The 2015 Underhanded C Contest Has Begun
Xcott Craver writes: The 8th Underhanded C Contest is now underway. The goal of the Underhanded C Contest is to write C code that is as readable, clear, innocent and straightforward as possible, but which performs some malicious function that is not obvious from looking at the source code. This year's challenge is based on a real problem in joint development for nuclear treaty verification, and the prize is $1000.
I'm trying to remember where I first saw this function (I think it's a pretty common example for security coding seminars):
int passwordCompare(char* enteredPassword, char* validPassword) {
int i;
for (i = 0; (len(enteredPassword) > i) && (enteredPassword[i] == validPassword[i]; ++i) {
}
if (len(enteredPassword) == i) { /* true */ /* false */
return -1;
}
else {
return 0;
}
}
but, I would imagine that it would qualify as an example for the contest. I don't think it was originally designed to be malicious, but more of a coding error.
I would expect most of the entries in the contest would be of this variety, something that a (new) coder has put in that works for basic test cases, but has a serious flaw...
Mimetics Inc. Twitter
This contest concerns underhanded C, not C++. There would be little point in an underhanded C++ contest.
C is a trivially simple language, with a very small syntax and a very narrow set of semantics.
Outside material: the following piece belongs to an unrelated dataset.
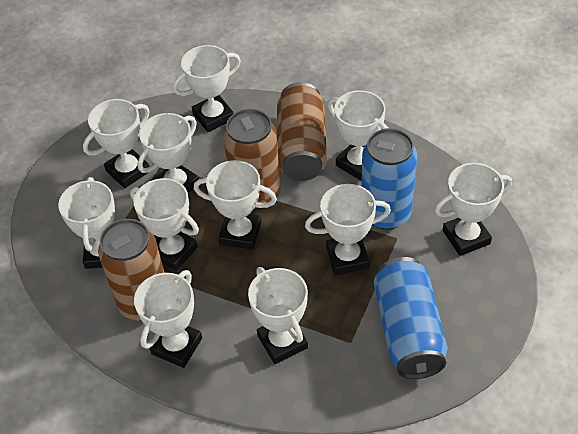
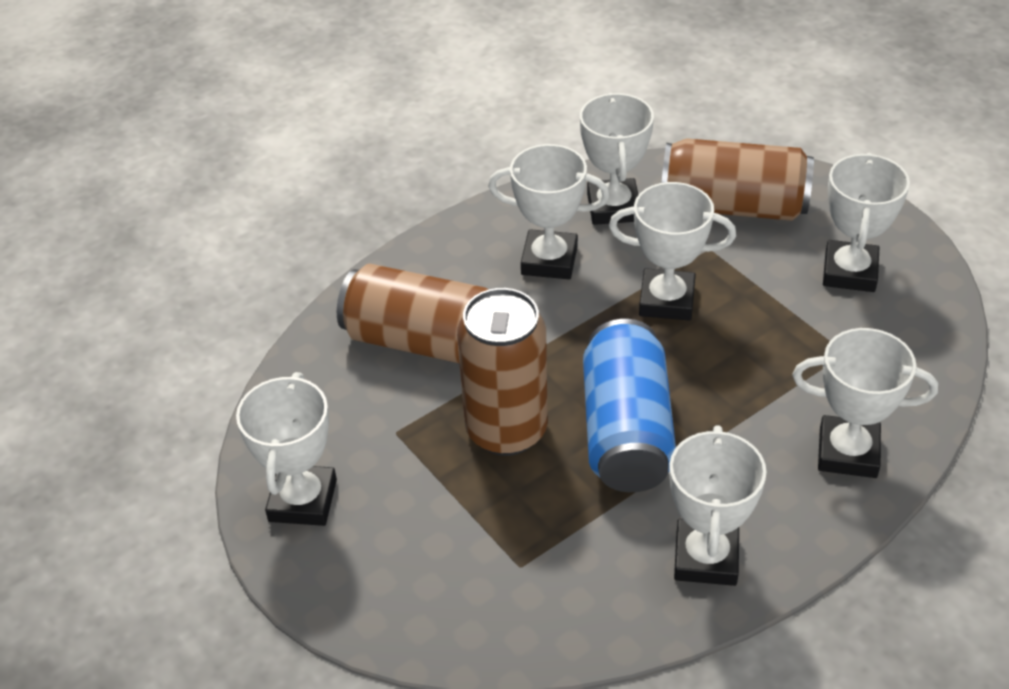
blue can: 2 -> 1
white trophy: 11 -> 7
As a result, you have to work pretty hard to make ordinary C contain hidden functionality --- usually this requires abusing the C preprocessor, because the C grammar itself doesn't provide much room for hiding things.
C++ is at the other end of the complexity scale, being the language with the largest syntax and the most extremely complex semantics of any programming language on the planet. It took that crown from Ada many decades ago, and it hasn't stopped growing since.
Because of C++'s huge size in every respect, C++ programmers tend to develop their own preferred subsets of the language, and they stick with that subset throughout their lives. There's nothing wrong with that (indeed, it's probably the only way of working with C++), but it has the consequence that one person's clear C++ is another person's incomprehensible C++.
That makes writing underhanded C++ a rather pointless exercise.